TEXT SECTION >>
Treatment responses to immune checkpoint inhibitors may occur after initial radiologic evidence of progression. In CheckMate 141 (NCT02105636), a randomized phase 3 study in patients (pts) with R/M SCCHN, nivolumab (nivo) significantly prolonged overall survival (OS) vs single-agent of investigator’s choice (HR = 0.70 [97.73% CI: 0.51, 0.96]). We provide a biomarker analysis and updated clinical outcomes of nivolumab treatment beyond first disease progression.


This analysis is based on a Sept 2016 database lock (minimum follow-up: 11.4 mo). Progression was assessed per RECIST 1.1. Treatment beyond first progression was permitted in the nivo arm for pts who met protocol defined criteria. Pts without progression or tumor assessment to determine progression were excluded. Immune cell phenotyping was conducted by flow cytometry for pts with samples available for both day 1 (D1) and D43 of treatment, and associated with clinical response status.

THE DATA >>

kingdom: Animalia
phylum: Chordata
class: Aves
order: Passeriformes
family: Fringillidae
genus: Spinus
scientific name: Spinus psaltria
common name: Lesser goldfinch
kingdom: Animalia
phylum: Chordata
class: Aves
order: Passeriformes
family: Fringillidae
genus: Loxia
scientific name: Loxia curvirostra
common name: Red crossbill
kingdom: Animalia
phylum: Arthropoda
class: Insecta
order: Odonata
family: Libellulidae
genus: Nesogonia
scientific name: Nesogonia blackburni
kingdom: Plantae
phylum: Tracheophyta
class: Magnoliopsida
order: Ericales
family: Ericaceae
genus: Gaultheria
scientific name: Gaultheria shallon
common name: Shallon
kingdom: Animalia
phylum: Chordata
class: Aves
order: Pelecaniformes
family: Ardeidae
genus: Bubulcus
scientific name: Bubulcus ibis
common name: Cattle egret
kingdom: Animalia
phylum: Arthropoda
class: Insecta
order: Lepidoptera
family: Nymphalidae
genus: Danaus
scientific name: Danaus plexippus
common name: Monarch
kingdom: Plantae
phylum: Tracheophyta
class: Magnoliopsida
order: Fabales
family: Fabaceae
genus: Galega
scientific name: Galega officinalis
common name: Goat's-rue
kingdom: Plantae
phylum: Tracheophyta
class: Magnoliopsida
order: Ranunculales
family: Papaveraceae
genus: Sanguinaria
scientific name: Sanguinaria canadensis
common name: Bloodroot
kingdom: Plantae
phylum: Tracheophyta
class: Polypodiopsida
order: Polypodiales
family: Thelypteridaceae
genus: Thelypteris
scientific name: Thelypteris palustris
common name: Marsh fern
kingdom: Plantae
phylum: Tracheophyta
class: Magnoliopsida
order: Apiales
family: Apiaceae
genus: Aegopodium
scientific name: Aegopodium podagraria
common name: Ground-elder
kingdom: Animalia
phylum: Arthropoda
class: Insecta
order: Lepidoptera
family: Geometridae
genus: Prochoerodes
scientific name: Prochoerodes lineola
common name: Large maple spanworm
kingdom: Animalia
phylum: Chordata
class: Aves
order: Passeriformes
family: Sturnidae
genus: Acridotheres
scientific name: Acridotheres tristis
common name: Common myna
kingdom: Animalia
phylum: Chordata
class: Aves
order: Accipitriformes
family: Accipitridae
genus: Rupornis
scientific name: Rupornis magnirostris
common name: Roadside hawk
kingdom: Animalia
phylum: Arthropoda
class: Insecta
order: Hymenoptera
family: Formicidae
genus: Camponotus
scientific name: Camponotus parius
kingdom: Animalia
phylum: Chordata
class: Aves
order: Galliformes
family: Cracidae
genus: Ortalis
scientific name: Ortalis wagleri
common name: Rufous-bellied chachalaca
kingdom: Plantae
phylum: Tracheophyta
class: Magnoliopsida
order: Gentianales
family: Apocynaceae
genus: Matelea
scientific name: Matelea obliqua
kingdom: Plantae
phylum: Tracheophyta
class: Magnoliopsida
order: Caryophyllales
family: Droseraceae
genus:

EXERCISE REQUIREMENTS >>
(a) According to the text on nivolumab in CheckMate 141, why does it make sense to look at outcomes of treatment continued beyond first disease progression? Answer in one to three sentences.
(b) Transcribe the passage of the CheckMate 141 text from "This analysis is" to "clinical response status.".
The records are separate material, unrelated to the text.

RESPONSES FOR EACH TASK >>
(a) Patients may respond to immune checkpoint inhibitors even after scans first show progression. Continuing nivolumab past that point could therefore still benefit patients, so the analysis reports biomarker findings and updated clinical outcomes for that treatment.

(b)
This analysis is based on a Sept 2016 database lock (minimum follow-up: 11.4 mo). Progression was assessed per RECIST 1.1. Treatment beyond first progression was permitted in the nivo arm for pts who met protocol defined criteria. Pts without progression or tumor assessment to determine progression were excluded. Immune cell phenotyping was conducted by flow cytometry for pts with samples available for both day 1 (D1) and D43 of treatment, and associated with clinical response status.